Car dans les années 1970, pas de procréation médicalement assistée (PMA, légal depuis 2021) ! La France ne prévoit rien, difficile donc, pour deux femmes homosexuelles de projeter leur désir d’enfant, en toute légalité. Alors que tout semblait impossible, Cécile est pourtant là et témoigne. Elle nous fait ainsi rencontrer Philippe, son géniteur, l’entremetteur, qui, dès la grossesse annoncée, décide de se retirer. Un don de gamètes déguisé, hors de tout schéma familier.
Revenant sur sa naissance puis son enfance, au sein d’une famille homoparentale par la suite recomposée, Cécile parle pour ceux qui ont grandi hors de tout modèle dit hétéronormé. Celle-ci évoque sa construction, entre deux mères aux caractères bien trempés et un beau-père sévère, d’une exigence acérée. Elle aborde son besoin, vif, dès ses plus jeunes années, de connaître ses origines. De s’identifier à un père dont elle se souvient avoir régulièrement fantasmé l’image, le caractère ou le métier.
Une quête omniprésente qui retentit, jusque dans son projet actuel. Car coïncidence, depuis le 1er septembre 2022, tout enfant né d’un don de gamètes peut accéder, à sa majorité, au dossier de ses origines. Son choix fait sens, elle ira jusqu’au bout, malgré le labyrinthe médical qu’elle s’apprête à emprunter.
“Cécile Covès réussit à nous embarquer dans les arcanes de ses souvenirs, aussi ombrageux que lumineux.”
Cécile Covès dans “La Trajectoire des Gamètes”.
Crédit photo : Sabrina Moguez.
UN RÉCIT CONTEMPORAIN ET UNIVERSEL
Les réflexions qui affleurent au seuil de son récit, sont multiples, universelles. Les sujets, abordés avec délicatesse et humour, font mouche. Comment se construit un enfant au sein d’un modèle homoparental similaire au sien ? De quoi dépend son équilibre, sa sécurité ? Comment parler du désir ou non de devenir mère ? Quels choix s’offrent à celles qui désirent porter la vie ? Dans quel parcours s’engage une femme qui souhaite faire don de ses gamètes ? On réfléchit, on sourit, on se remémore.

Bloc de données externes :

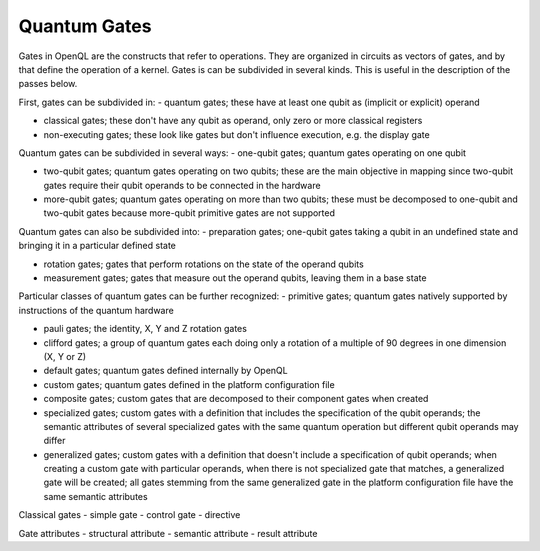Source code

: Quantum Gates
=============

Gates in OpenQL are the constructs that refer to operations.
They are organized in circuits as vectors of gates, and by that define the operation of a kernel.
Gates is can be subdivided in several kinds.
This is useful in the description of the passes below.

First, gates can be subdivided in:
- quantum gates; these have at least one qubit as (implicit or explicit) operand

- classical gates; these don't have any qubit as operand, only zero or more classical registers

- non-executing gates; these look like gates but don't influence execution, e.g. the display gate

Quantum gates can be subdivided in several ways:
- one-qubit gates; quantum gates operating on one qubit

- two-qubit gates; quantum gates operating on two qubits;
  these are the main objective in mapping since two-qubit gates require their qubit operands to be connected in the hardware

- more-qubit gates; quantum gates operating on more than two qubits;
  these must be decomposed to one-qubit and two-qubit gates because more-qubit primitive gates are not supported


Quantum gates can also be subdivided into:
- preparation gates; one-qubit gates taking a qubit in an undefined state and bringing it in a particular defined state

- rotation gates; gates that perform rotations on the state of the operand qubits

- measurement gates; gates that measure out the operand qubits, leaving them in a base state


Particular classes of quantum gates can be further recognized:
- primitive gates; quantum gates natively supported by instructions of the quantum hardware

- pauli gates; the identity, X, Y and Z rotation gates

- clifford gates;
  a group of quantum gates each doing only a rotation of a multiple of 90 degrees in one dimension (X, Y or Z)

- default gates; quantum gates defined internally by OpenQL

- custom gates; quantum gates defined in the platform configuration file

- composite gates; custom gates that are decomposed to their component gates when created

- specialized gates; custom gates with a definition that includes the specification of the qubit operands;
  the semantic attributes of several specialized gates
  with the same quantum operation but different qubit operands may differ

- generalized gates; custom gates with a definition that doesn't include a specification of qubit operands;
  when creating a custom gate with particular operands, when there is not specialized gate that matches,
  a generalized gate will be created; all gates stemming from the same generalized gate in the platform configuration file
  have the same semantic attributes


Classical gates
- simple gate
- control gate
- directive

Gate attributes
- structural attribute
- semantic attribute
- result attribute
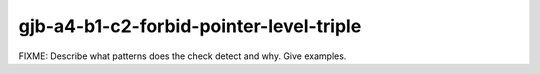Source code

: .. title:: clang-tidy - gjb-a4-b1-c2-forbid-pointer-level-triple

gjb-a4-b1-c2-forbid-pointer-level-triple
========================================

FIXME: Describe what patterns does the check detect and why. Give examples.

En chacun de nous, des échos jaillissent, une complicité théâtrale se noue.
Cécile Covès réussit avec intelligence à nous embarquer dans les arcanes de ses souvenirs, tout aussi ombrageux que lumineux. Grâce à une mise en scène d’une grande fluidité, celle-ci convoque tour à tour les personnages majeurs de sa vie, de sa mère biologique à sa mère de cœur, laissant ainsi le soin au spectateur de côtoyer leurs plus intimes pensées.
Le texte, savamment façonné par Laura Léoni (auteure de « La Folle et inconvenante histoire des femmes » au Funambule Montmartre) pulse, rythmé par quelques pas de danse et certains titres iconiques de Julien Clerc et Claude Nougaro. Maîtresse du plateau, Cécile Covès livre ainsi une prestation touchante, empreinte de légèreté et de sincérité. Pour renforcer la proximité établie avec le spectateur, on aurait toutefois aimé que cette dernière retrace avec plus de clarté la genèse et les motivations de son projet. Ce don d’ovocytes, comme hymne à la vie, in fine.